For a brief time, the pair chatted with him. The homeless man was Michael Stephenson, 29. He was not Latino. Tucked inside his sleeping bag, he was anything but hostile. As Tramel leaned against a railing with his back to Stephenson, they talked about the cold weather.

"Several seconds later, I heard Michael say, 'No, my friend,' and then I heard what sounded like coughing," Tramel wrote in an account for his 2005 parole hearing.

"When I turned around, Michael was on his hands and knees, and Kurtzman was leaning over him. Then Michael suddenly collapsed onto his side, I saw the knife in Kurtzman's hand, and before I could say or do anything, I saw Kurtzman cut Michael's throat. My body froze in horror, and I gasped, 'Dave, stop!' Kurtzman looked up at me with a crazed look in his eyes, and he was trembling."

Kurtzman gave an account at his trial that mirrored Tramel's. Earlier, he told investigators that killing Stephenson was like slaughtering a pig. Kurtzman stabbed him 17 times.

Back at the dorm, the two swore their pals to secrecy, and Tramel promised a skeptic $50 if their story turned out to be a hoax. Their disbelieving friends visited the park later that morning and called police.

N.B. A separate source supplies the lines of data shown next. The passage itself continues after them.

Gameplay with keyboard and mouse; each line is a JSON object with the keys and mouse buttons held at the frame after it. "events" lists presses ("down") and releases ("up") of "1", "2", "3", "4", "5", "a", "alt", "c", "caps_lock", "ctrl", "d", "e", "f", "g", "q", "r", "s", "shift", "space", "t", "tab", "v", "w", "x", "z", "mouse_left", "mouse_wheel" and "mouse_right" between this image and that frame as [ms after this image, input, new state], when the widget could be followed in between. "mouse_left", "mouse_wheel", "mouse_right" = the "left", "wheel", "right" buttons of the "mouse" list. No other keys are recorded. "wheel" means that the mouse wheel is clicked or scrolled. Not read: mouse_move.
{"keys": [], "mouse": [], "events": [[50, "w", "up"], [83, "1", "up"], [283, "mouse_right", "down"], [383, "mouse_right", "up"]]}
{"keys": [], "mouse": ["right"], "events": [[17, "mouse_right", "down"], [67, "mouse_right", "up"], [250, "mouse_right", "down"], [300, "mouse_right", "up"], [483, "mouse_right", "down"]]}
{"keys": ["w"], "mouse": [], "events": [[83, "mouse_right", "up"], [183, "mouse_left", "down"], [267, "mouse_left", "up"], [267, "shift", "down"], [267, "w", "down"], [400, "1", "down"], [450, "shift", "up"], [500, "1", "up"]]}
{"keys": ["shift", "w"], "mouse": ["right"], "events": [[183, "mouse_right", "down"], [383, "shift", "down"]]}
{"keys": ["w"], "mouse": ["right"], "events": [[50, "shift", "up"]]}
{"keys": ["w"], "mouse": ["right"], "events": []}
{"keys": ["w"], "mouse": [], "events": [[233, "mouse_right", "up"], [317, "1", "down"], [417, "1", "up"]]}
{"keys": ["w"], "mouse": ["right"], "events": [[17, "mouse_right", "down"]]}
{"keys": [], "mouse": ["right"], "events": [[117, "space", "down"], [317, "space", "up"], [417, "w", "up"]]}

Tramel's first trial ended in a hung jury. He was convicted of second-degree murder in the second. Both he and Kurtzman received sentences of 15 years to life.

"The prosecutor made a good analogy at my trial," he told the parole board in October. "Kurtzman was a gun that I had loaded and cocked.... That makes me culpable for what Kurtzman did; that makes me responsible for Michael's death."


By Tramel's account, it was another death that changed his life.

In August 1993, he was working in the Solano prison hospital, sitting up with an inmate suffering from stomach cancer. The man talked about how much he wanted to see his kids.

"At around 1 a.m., the nurse told me his lungs were filling with fluid and he was going to die," Tramel recalled.

The two talked through the night of life and death.

"With really still eyes, he looked at me and said, 'James, what do you believe?' "

"I took a deep breath," Tramel said, "and told him what I'd been afraid for some time to claim -- that Jesus is the son of God and had died for our sins, and loved us immensely and was ready to forgive us."